À l’aide de personnes engagées dans la renaissance de Duisburg, le quotidien Die Zeit fait le portrait d'une ville encore choquée:

«Tous s’accordent sur une chose; Duisburg est déchirée entre un ardent besoin de sérénité et une colère contre un maire qui s’accroche à son mandat.»

Ce maire, c’est Adolf Sauerland, un ancien instituteur barbu, accusé de n’avoir su trouver les mots au lendemain du drame. Il dirige l’un des derniers bastions CDU de la Ruhr. Pour ce triste anniversaire, la Frankfurter Allgemeine Zeitung, conservatrice, commence par un portrait assez flatteur de l’homme:

«Dans ces dernières années, Sauerland a beaucoup fait. (…) Pour redonner vie à leur centre-ville décrépi, les habitants ont eu le droit d'élaborer des plans visionnaires. Le port fluvial est aujourd’hui un vrai bijou.»

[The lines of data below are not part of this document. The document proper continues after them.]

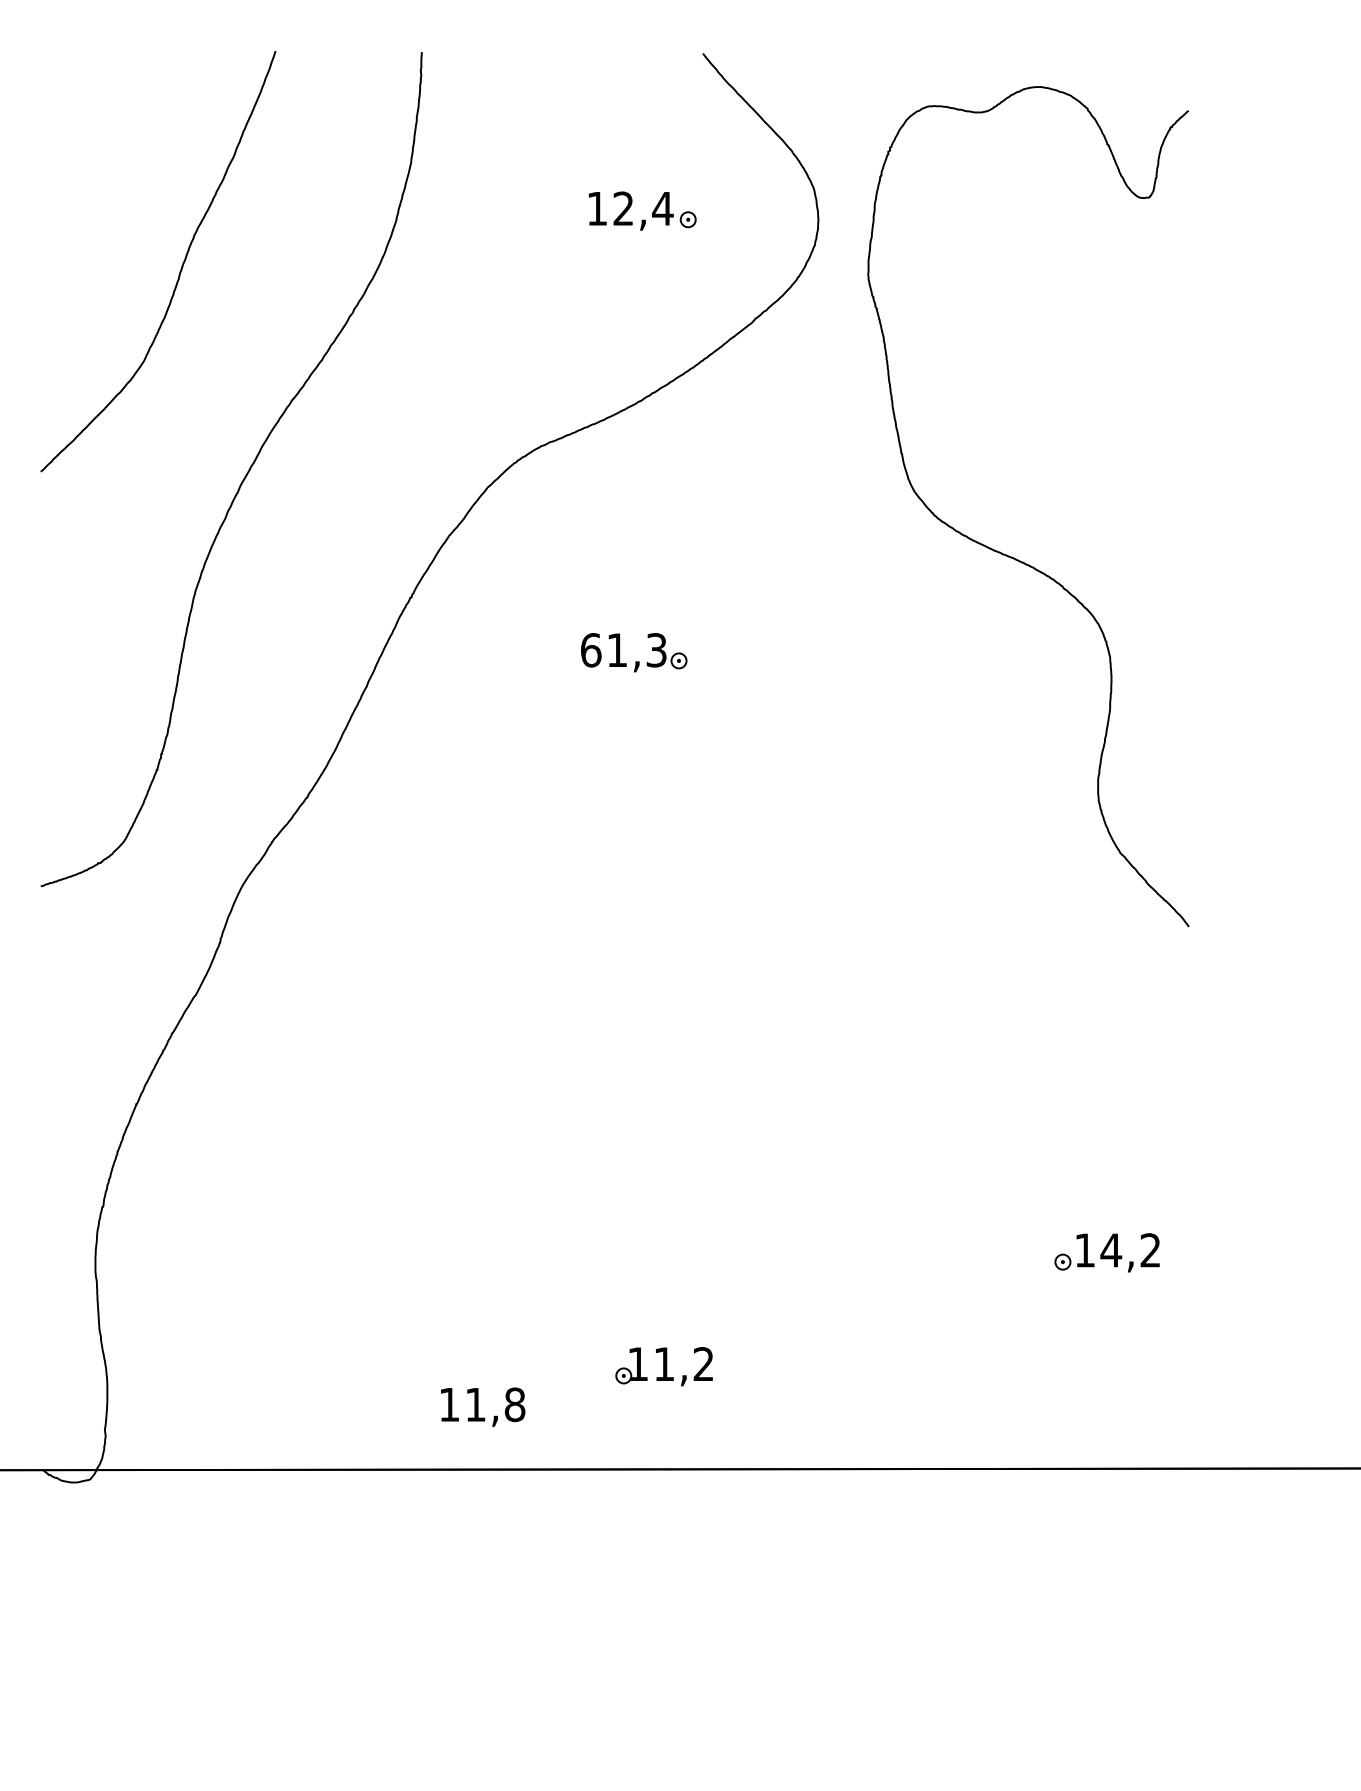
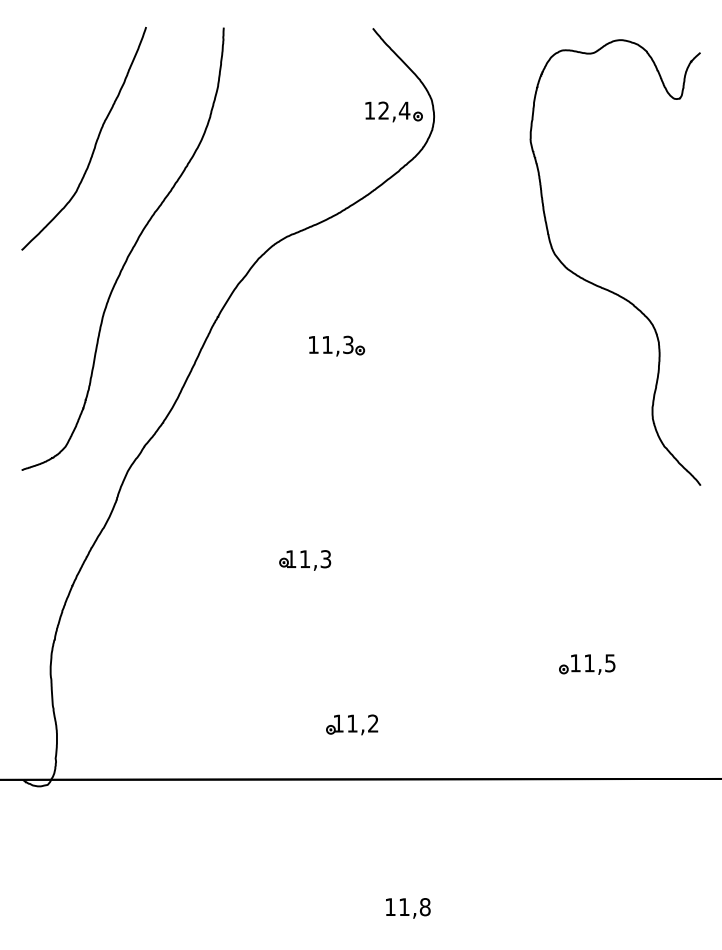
part: (641, 210) -> (393, 111), moved
curve: (1007, 553) -> (604, 287), moved
text: (590, 649) -> (313, 344), 61,3 -> 11,3
part: (575, 1056) -> (305, 560), added
text: (1130, 1250) -> (599, 663), 14,2 -> 11,5
text: (483, 1407) -> (408, 908), moved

Mais le journal ne manque pas d’évoquer Werner Hüsken, un habitant de Duisburg qui, deux jours après la catastrophe, a rassemblé 10.000 signatures pour le départ immédiat de Sauerland. Aujourd’hui, 30.000 personnes ont signé la pétition. La FAZ poursuit:

«Plus le temps passe, et plus le maire s’accroche à la croyance selon laquelle son administration n’a commis aucune erreur. (…) Pour lui, rester au pouvoir est la seule façon d’assumer sa responsabilité. Une théorie absurde, selon le pétitionnaire.»

Hormis les détracteurs du maire en place, la Zeit a interrogé Uwe Gerste, PDG de «Duisburg Marketing», une société chargée de vendre l'image de la ville. En douze mois, son job s’est un peu compliqué. Non sans humour noir, le quotidien raconte son premier faux-pas:

«Quelques jours après la catastrophe, le site de sa société accueillait encore les visiteurs avec cette citation de l’architecte Norman Foster: “Duisburg is the place where things really happen.”»

Plus tard, il a dû changer tous ses prospectus intitulés «Vivre Duisburg» par un simple «Duisburg». Et un an plus tard, l’homme ne semble pas toujours pas être devenu expert en finesse. La Zeit décrit sa dernière idée en date:

«“Le problème n’est pas tant ce que les autres pensent de Duisburg, mais ce que les habitants eux-mêmes pensent de leur ville.” Afin de renforcer l’identité de la ville et de persuader ses concitoyens qu’“il n’y a plus raison d’avoir honte”, sa société s’est mise à vendre des t-shirts, des mugs et des briquets “I love Duisburg”.»